Just as Canadian enterprises start to file their financial statements in extensible business reporting language, an international consortium is reporting even greater progress in other parts of the world.
Representatives from the U.S. Securities and Exchange Commission (SEC) and other regulators are gathering in Munich, Germany this week for an annual conference focused on extensible business reporting language (XRBL), which came out of an industry consortium more than five years ago to create a standard for financial reporting. Based on extensible markup language (XML), XBRL uses metatags to more effectively share, analyze and publish information.
XBRL is already gaining momentum in the United States, in part because of a mandate from the Federal Deposit Insurance Corp. (FDIC) that all banks submit call reports with it. A few years ago the Toronto Stock Exchange set the stage for Canadian adoption by publishing its year-end results using the standard. More than 40 Canadian organizations, including Royal Bank, Public Works and Government Services Canada and PricewaterhouseCoopers have joined a Canadian chapter of the XBRL consortium.
In a conference call from the event in Munich, Michelle Savage, vice-president of XBRL U.S., Inc., said the government has been providing considerable funding for a project to revamp its EDGAR system used by millions of investors, analysts and reporters to better understand the financial condition of public companies worldwide. Using XBRL will eliminate a lot of the manual work done in EDGAR today, Savage said.
“The end result is that database will become an interactive system,” she said. “It will become much more useful for investors.”
A second funding project is to build out taxonomies – a sort of dictionary of accounting terms – so that every company can file primary financial statements in XBRL.
Brigitte Lippmann, co-lead of an SEC task force that’s looking at new ways to tag financial data, said the regulator has held three roundtables so far to educate people in the financial market and assess the needs and desires of investors and analysts regarding the language. It has also created an XBRL “viewer,” at SEC.gov that allows anyone to look at XBRL data, which is usually only processed by machines, human-readable formats.
“It will offer graphing and other things like that,” she said. “We’re really hoping the software marketplace uses that and builds upon it.” Gerald Trites, project director for XBRL Canada, told ComputerWorld Canada the Canadian Securities Administrators (CSA) launched a voluntary filing program last month and has held information sessions on how to get started. He said the CSA is also going to update SEDAR, Canada’s filing system, to accommodate XBRL.

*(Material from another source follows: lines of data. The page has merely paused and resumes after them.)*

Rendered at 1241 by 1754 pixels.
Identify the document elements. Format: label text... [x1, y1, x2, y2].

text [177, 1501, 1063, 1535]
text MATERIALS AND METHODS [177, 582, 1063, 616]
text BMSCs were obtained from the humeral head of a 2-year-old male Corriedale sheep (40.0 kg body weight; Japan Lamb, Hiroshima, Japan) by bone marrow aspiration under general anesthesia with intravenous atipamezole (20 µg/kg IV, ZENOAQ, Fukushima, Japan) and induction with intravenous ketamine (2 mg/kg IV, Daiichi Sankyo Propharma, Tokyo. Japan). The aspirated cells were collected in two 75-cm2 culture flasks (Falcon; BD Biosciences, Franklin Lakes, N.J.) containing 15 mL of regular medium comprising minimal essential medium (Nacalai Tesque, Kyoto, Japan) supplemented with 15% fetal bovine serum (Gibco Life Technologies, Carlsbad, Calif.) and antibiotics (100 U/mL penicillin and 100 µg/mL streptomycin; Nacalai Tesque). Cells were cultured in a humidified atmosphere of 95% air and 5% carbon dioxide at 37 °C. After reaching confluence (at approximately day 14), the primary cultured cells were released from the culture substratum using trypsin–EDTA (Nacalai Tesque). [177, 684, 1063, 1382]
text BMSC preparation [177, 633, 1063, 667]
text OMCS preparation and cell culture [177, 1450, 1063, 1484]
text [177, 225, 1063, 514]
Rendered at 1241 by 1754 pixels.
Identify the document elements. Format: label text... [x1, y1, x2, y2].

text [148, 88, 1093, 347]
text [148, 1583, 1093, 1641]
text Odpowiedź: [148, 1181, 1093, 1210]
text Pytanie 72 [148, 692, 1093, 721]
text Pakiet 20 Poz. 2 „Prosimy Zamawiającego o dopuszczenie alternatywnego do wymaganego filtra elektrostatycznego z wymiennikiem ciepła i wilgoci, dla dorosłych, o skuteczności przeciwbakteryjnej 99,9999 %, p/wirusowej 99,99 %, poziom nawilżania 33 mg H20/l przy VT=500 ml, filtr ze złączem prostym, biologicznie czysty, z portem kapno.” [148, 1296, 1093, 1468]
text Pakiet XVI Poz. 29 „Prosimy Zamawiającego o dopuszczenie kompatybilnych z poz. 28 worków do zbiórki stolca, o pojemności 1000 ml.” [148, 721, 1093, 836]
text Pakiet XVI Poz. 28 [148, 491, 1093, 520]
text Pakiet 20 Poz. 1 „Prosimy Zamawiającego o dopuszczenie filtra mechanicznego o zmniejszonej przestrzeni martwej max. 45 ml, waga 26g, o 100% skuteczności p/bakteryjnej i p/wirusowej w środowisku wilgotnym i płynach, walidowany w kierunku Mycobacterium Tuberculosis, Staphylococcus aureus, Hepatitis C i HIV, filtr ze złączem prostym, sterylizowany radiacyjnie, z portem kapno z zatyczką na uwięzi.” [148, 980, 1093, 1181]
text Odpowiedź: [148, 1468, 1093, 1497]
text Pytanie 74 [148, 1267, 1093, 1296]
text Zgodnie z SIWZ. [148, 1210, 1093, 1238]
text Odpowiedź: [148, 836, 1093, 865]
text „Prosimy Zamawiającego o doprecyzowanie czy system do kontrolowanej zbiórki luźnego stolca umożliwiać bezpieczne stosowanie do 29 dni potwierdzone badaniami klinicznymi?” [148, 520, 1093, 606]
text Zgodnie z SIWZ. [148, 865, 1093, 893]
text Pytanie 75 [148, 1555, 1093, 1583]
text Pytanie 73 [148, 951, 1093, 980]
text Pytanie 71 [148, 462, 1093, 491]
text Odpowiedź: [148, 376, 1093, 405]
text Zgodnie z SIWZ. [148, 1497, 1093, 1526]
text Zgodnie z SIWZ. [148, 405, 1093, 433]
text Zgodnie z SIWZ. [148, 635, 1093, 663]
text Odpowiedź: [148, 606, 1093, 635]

“The SEC in the U.S. has been running a voluntary program for about a year and a half now. Our program is somewhat similar to theirs. They’ve been putting an awful lot of effort in the U.S.,” he said. “We’re moving from end reports and quarterly reports to reporting on the Web sites.” Mike Bartell, the FDIC’s CIO, said since it began mandating XBRL, 100 per cent of bank filings met the requirements for mathematical quality, compared to only about 70 per cent of the data in the previous system. Banks are also filing in hours rather than weeks later.
“It’s been much easier to use,” he said, adding that analysts can cover 20 per cent more banks than they could before. “As an organization where staffing is static if not shrinking, that’s huge for us.”